Segment Start: DATA SECTION
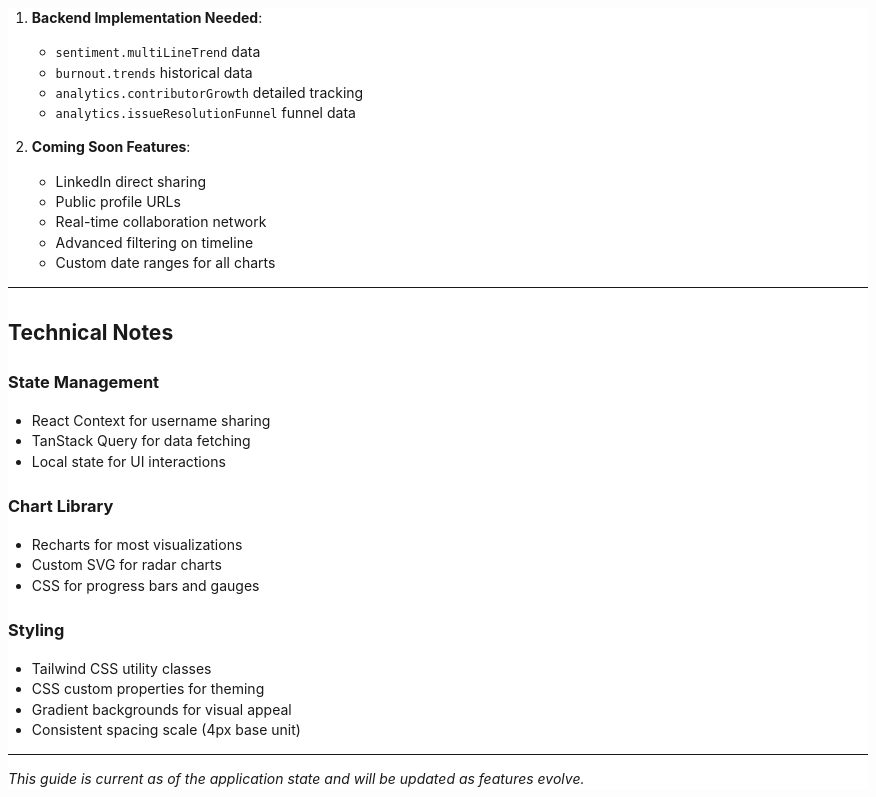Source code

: 1. **Backend Implementation Needed**:

   - `sentiment.multiLineTrend` data
   - `burnout.trends` historical data
   - `analytics.contributorGrowth` detailed tracking
   - `analytics.issueResolutionFunnel` funnel data

2. **Coming Soon Features**:
   - LinkedIn direct sharing
   - Public profile URLs
   - Real-time collaboration network
   - Advanced filtering on timeline
   - Custom date ranges for all charts

---

## Technical Notes

### State Management

- React Context for username sharing
- TanStack Query for data fetching
- Local state for UI interactions

### Chart Library

- Recharts for most visualizations
- Custom SVG for radar charts
- CSS for progress bars and gauges

### Styling

- Tailwind CSS utility classes
- CSS custom properties for theming
- Gradient backgrounds for visual appeal
- Consistent spacing scale (4px base unit)

---

_This guide is current as of the application state and will be updated as features evolve._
Segment End: DATA SECTION
### EXERCISE PROMPT
Quote the entries above verbatim, leaving the picture out of your answer.

### RESPONSE TO THE TASK
Source code

: 1. **Backend Implementation Needed**:

   - `sentiment.multiLineTrend` data
   - `burnout.trends` historical data
   - `analytics.contributorGrowth` detailed tracking
   - `analytics.issueResolutionFunnel` funnel data

2. **Coming Soon Features**:
   - LinkedIn direct sharing
   - Public profile URLs
   - Real-time collaboration network
   - Advanced filtering on timeline
   - Custom date ranges for all charts

---

## Technical Notes

### State Management

- React Context for username sharing
- TanStack Query for data fetching
- Local state for UI interactions

### Chart Library

- Recharts for most visualizations
- Custom SVG for radar charts
- CSS for progress bars and gauges

### Styling

- Tailwind CSS utility classes
- CSS custom properties for theming
- Gradient backgrounds for visual appeal
- Consistent spacing scale (4px base unit)

---

_This guide is current as of the application state and will be updated as features evolve._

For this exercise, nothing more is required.